- Origin: Bangladesh
- Genres: Rabindra Sangeet
- Occupations: Singer, professor
- Instrument: Singing
- Years active: 2009–present
- Spouse: Tanvir Tareq ​(m. 2010)​

= Anima Roy =

Anima Roy is a Bangladeshi Rabindra Sangeet singer and Professor of music at Jagannath University.

==Biography==
Roy learned music from Debasish Chakrabarty, Sadhon Chandra Barman and Surbani Lalitakala Academy. Then she was trained under Waheedul Haq, Sanjida Khatun and Mita Haque. She completed a Rabindra Sangeet course from Chhayanaut.

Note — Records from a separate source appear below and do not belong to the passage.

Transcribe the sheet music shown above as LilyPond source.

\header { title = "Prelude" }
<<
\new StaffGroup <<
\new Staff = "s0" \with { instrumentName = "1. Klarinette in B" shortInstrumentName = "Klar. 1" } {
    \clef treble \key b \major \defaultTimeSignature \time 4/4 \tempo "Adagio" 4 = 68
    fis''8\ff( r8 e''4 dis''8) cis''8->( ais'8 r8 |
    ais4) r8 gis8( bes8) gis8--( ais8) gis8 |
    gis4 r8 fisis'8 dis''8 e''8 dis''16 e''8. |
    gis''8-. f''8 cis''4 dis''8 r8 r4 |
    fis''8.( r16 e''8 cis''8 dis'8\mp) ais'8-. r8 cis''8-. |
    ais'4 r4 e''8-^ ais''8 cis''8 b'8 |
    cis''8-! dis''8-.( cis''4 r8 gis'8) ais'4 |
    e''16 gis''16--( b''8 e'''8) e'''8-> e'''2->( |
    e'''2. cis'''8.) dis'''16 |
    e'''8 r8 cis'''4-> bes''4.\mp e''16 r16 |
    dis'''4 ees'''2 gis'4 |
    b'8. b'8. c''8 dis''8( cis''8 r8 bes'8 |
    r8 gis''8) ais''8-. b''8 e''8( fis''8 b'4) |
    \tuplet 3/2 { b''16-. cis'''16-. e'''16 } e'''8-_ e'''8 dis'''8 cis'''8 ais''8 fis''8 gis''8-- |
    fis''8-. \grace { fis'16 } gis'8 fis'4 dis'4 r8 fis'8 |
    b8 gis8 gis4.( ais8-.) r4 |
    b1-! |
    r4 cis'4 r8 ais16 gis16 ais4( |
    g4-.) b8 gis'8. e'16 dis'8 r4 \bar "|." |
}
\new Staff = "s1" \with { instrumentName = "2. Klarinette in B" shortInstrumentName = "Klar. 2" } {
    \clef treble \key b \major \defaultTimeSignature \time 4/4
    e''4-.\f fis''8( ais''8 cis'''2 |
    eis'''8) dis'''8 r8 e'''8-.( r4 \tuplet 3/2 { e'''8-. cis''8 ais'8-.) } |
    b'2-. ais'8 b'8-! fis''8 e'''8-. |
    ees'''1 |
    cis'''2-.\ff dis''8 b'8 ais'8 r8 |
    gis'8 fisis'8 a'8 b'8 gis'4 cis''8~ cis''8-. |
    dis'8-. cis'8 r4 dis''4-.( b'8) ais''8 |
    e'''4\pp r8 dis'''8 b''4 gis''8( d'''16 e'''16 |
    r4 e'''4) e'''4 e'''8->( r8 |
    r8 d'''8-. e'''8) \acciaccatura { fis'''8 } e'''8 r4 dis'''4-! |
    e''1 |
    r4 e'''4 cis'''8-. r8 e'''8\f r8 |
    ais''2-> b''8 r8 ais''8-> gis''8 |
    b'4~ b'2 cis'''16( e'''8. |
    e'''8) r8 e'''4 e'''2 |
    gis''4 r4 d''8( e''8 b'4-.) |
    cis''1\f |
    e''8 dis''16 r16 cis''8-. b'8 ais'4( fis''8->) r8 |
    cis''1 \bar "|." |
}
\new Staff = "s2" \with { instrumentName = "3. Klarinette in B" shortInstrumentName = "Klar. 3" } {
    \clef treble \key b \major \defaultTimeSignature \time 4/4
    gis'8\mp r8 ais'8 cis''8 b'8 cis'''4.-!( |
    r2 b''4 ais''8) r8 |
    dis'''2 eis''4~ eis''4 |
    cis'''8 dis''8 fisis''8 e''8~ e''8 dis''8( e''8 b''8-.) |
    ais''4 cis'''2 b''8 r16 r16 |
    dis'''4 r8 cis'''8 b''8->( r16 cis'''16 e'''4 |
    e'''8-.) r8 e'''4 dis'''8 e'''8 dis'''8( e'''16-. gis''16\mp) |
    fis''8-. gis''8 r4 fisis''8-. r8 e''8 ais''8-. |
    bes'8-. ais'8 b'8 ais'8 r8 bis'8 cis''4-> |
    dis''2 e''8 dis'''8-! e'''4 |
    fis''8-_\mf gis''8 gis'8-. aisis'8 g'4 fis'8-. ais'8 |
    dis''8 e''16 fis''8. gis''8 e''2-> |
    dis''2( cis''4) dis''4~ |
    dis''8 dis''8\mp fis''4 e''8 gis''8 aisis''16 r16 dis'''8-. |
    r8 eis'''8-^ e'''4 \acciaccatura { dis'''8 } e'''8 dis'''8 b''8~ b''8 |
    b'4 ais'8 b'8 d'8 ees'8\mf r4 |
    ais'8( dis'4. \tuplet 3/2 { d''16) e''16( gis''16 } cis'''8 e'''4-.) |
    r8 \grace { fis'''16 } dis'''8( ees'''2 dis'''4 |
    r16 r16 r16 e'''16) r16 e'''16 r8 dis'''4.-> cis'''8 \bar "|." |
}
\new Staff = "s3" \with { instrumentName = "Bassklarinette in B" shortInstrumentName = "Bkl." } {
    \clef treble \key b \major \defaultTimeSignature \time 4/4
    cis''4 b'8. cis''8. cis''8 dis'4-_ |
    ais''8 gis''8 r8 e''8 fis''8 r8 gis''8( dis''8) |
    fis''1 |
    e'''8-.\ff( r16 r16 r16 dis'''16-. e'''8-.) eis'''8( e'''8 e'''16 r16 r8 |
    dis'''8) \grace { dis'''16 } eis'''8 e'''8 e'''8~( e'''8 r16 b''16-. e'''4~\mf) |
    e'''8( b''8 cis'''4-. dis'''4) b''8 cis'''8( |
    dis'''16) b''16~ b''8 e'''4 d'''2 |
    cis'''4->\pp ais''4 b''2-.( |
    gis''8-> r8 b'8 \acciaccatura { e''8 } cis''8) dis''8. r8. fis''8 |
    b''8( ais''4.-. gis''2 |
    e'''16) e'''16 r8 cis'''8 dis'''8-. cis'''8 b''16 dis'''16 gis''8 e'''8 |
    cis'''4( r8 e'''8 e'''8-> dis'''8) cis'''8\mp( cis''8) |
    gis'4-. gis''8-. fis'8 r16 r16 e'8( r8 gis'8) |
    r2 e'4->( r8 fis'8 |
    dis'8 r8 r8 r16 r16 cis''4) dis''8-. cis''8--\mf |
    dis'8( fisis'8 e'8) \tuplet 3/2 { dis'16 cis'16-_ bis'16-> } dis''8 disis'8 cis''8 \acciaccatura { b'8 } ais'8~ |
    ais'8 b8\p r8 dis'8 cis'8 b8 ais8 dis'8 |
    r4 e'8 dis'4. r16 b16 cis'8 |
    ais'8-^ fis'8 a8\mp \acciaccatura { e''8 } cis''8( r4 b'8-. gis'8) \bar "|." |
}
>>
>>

In 2013, Roy joined the faculty at Jagannath University as a lecturer in the Department of Theatre and Music. Two years later, she was promoted to associate professor. By 2019, she was chair of the Department of Music, which had split from the Department of Theatre in 2016.

==Discography==
- Kotha Jao (2009)
- Ami Chitrangada (2010)
- Icchamoti
- Robir Alo (2014)
- Tomaro Birohe
- Praner Majhe Aay (2015)
- Matribhumi (2016)

==Awards==
Roy received the award for Rabindra Sangeet at the 12th Channel i Music Awards for her album Matribhumi.